O colapso do sistema financeiro na Rússia impactou o mundo todo no fim do primeiro mandato de FHC, que desvalorizou o Real a partir de janeiro de 1999. A aprovação caiu e ficou em níveis mais baixos do que os primeiros quatro anos do governo.
A melhor avaliação do tucano no segundo mandato ocorreu entre fevereiro e julho de 2002, perto da eleição presidencial. O governo ainda viveu as consequências da crise econômica da Argentina e uma megarrebelião da facção criminosa PCC.
O tucano não conseguiu alçar José Serra (PSDB) ao Palácio do Planalto. Lula (PT) foi eleito com a promessa de manter as bases econômicas construídas pelo Real e focar o combate à pobreza.
O petista manteve avaliação estável da posse, em 2003, até o surgimento de escândalos de corrupção, como o dos bingos e o mensalão, em 2004 e 2005, que derrubaram a aprovação. Ainda assim, conseguiu garantir a reeleição em 2006.
O petista terminou o mandato com 83% de ótimo ou bom, 13% de regular e 4% de ruim ou péssimo. Elegeu Dilma Rousseff (PT) como sua sucessora.
No primeiro mandato, ela reagiu a escândalos de corrupção com o que prometeu ser uma "faxina ética" e alcançou seu pico de aprovação em março de 2013, com 65% de ótimo ou bom, segundo o Datafolha.
Os protestos de junho de 2013, porém, derrubaram a popularidade em 27 pontos percentuais, levando a 30% de avaliação positiva, e, após novas oscilações, a petista foi reeleita por margem estreita.
A partir do segundo mandato, inicia-se nova fase no governo Dilma. Com a recessão econômica, o governo corta gastos e faz pente-fino em benefícios sociais, e o pessimismo com a economia aumenta. Agosto de 2015 é o pior momento para a presidente, que registra sua menor aprovação e sua maior reprovação.
A situação seguiu ruim para a petista após a abertura do processo de impeachment pelo então presidente da Câmara dos Deputados, Eduardo Cunha (MDB). O impedimento encerrou o segundo mandato de Dilma e abriu um novo ciclo político no Planalto.
Com Michel Temer (MDB), a crise econômica persistiu, e divulgação de gravação de conversa com Joesley Batista quase levou o então presidente a renunciar. Em 2018, a paralisação dos caminhoneiros e o avanço da polarização, impulsionada pelo antipetismo e pela pauta anticorrupção, marcaram o período.
O mandato de Jair Bolsonaro (PL) foi caracterizado pela postura negacionista na pandemia de Covid-19 e pela série de ataques aos Poderes, especialmente o Supremo Tribunal Federal.
A reprovação ao então presidente teve pico após a divulgação de reunião ministerial em 2020, na esteira da demissão do então ministro Sergio Moro do Ministério da Justiça, sob a justificativa de que Bolsonaro havia tentado interferir na Polícia Federal.

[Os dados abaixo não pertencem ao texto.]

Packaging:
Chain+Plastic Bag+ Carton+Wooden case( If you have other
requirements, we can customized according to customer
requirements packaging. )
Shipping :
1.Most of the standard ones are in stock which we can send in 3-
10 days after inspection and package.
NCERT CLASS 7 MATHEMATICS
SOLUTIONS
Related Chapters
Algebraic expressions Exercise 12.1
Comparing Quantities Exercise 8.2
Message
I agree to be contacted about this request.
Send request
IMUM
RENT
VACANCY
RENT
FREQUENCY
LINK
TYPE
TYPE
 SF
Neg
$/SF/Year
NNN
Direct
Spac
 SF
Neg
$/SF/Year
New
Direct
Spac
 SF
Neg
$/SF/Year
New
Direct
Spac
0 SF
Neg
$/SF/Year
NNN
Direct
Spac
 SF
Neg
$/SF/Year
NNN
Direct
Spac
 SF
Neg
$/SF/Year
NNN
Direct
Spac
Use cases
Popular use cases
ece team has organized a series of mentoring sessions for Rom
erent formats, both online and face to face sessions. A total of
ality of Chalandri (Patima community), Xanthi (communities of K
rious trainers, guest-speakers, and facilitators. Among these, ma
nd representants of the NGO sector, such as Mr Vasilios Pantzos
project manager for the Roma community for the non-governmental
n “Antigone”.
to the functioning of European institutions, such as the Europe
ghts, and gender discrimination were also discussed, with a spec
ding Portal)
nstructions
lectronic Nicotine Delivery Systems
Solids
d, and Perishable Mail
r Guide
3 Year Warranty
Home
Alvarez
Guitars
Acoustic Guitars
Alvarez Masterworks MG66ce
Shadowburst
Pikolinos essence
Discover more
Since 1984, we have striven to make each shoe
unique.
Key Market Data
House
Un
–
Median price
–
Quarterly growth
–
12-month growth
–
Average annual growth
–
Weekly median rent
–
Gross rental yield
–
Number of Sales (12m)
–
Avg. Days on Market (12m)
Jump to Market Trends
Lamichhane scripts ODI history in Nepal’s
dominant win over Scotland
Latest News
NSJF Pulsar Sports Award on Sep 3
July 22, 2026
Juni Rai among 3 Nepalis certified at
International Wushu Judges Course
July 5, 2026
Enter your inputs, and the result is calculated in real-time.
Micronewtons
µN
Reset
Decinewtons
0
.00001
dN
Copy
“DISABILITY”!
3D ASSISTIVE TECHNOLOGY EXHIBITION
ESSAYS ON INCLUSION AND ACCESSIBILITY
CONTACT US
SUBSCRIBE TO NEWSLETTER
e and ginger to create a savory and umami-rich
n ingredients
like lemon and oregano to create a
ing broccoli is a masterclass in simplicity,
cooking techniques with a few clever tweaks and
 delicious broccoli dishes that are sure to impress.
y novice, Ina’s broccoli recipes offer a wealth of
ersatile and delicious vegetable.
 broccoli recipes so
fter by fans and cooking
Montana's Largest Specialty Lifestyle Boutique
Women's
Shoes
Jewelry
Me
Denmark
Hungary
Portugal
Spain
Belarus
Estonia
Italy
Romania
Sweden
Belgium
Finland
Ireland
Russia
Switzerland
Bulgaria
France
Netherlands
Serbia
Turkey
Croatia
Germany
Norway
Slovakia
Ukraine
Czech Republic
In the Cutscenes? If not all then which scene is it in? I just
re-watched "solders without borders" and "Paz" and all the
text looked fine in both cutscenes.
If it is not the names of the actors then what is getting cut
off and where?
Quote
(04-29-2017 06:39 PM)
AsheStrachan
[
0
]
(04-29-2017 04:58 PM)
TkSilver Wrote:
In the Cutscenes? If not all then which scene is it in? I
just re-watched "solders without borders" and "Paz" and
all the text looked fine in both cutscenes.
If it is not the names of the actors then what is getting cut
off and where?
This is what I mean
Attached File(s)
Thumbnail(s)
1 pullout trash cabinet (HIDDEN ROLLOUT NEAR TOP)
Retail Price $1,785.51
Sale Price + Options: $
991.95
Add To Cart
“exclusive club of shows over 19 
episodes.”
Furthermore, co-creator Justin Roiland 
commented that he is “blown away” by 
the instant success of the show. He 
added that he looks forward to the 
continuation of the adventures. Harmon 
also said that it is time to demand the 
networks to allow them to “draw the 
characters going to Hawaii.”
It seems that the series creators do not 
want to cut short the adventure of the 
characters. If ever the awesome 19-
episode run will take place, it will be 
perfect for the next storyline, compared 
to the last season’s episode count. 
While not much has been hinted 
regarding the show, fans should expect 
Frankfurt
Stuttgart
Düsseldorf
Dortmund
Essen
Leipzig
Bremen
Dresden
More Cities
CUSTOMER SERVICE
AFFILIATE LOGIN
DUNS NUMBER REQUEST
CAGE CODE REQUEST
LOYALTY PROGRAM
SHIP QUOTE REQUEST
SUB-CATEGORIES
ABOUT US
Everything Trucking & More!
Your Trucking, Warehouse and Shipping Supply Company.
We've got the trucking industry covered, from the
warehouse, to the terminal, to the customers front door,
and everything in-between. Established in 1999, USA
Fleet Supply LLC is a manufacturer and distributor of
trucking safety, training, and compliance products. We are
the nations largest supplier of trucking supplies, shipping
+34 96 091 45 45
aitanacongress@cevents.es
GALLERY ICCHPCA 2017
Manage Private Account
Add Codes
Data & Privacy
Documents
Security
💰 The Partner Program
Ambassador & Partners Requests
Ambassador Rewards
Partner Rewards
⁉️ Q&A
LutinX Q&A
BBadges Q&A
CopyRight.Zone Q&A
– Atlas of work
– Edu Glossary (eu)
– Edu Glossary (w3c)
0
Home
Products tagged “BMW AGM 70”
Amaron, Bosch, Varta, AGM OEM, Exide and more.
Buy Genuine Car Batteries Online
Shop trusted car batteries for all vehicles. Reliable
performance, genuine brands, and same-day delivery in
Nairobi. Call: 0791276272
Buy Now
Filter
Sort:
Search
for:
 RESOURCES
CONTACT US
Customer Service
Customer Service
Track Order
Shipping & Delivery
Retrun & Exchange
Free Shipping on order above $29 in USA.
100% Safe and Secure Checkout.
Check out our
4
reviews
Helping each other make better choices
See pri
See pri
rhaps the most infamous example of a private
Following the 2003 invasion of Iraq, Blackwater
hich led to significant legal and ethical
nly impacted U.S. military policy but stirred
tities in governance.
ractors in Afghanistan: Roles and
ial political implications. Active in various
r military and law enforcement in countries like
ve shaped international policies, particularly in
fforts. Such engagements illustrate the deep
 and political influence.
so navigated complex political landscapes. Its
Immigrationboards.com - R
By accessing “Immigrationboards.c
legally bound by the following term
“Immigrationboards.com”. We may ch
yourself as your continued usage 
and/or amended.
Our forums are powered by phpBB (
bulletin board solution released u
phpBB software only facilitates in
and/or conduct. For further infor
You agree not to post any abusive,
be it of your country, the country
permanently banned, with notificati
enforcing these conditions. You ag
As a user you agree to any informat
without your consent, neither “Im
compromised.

A avaliação negativa voltou a aumentar diante da crise da falta de oxigênio em Manaus e seguiu em alta com a CPI da Covid e com o 7 de Setembro de 2021, quando ameaçou não cumprir decisões do Supremo.
Os índices voltaram a melhorar apenas a partir de março de 2022, quando a vacinação no país contra o coronavírus avançou. A recuperação, porém, não foi suficiente para garantir a reeleição de Bolsonaro.
De volta ao Planalto para um terceiro mandato, Lula manteve avaliação estável durante os dois primeiros anos de governo, mas perdeu popularidade diante da crise do Pix, quando o governo se viu forçado a revogar uma normativa da Receita Federal sobre monitoramento de transações financeiras.
O petista foi lentamente recuperando a popularidade após utilizar o discurso de soberania para responder às sanções dos Estados Unidos ao Brasil. Mais recentemente, a recuperação da avaliação foi freada com a megaoperação policial no Rio de Janeiro.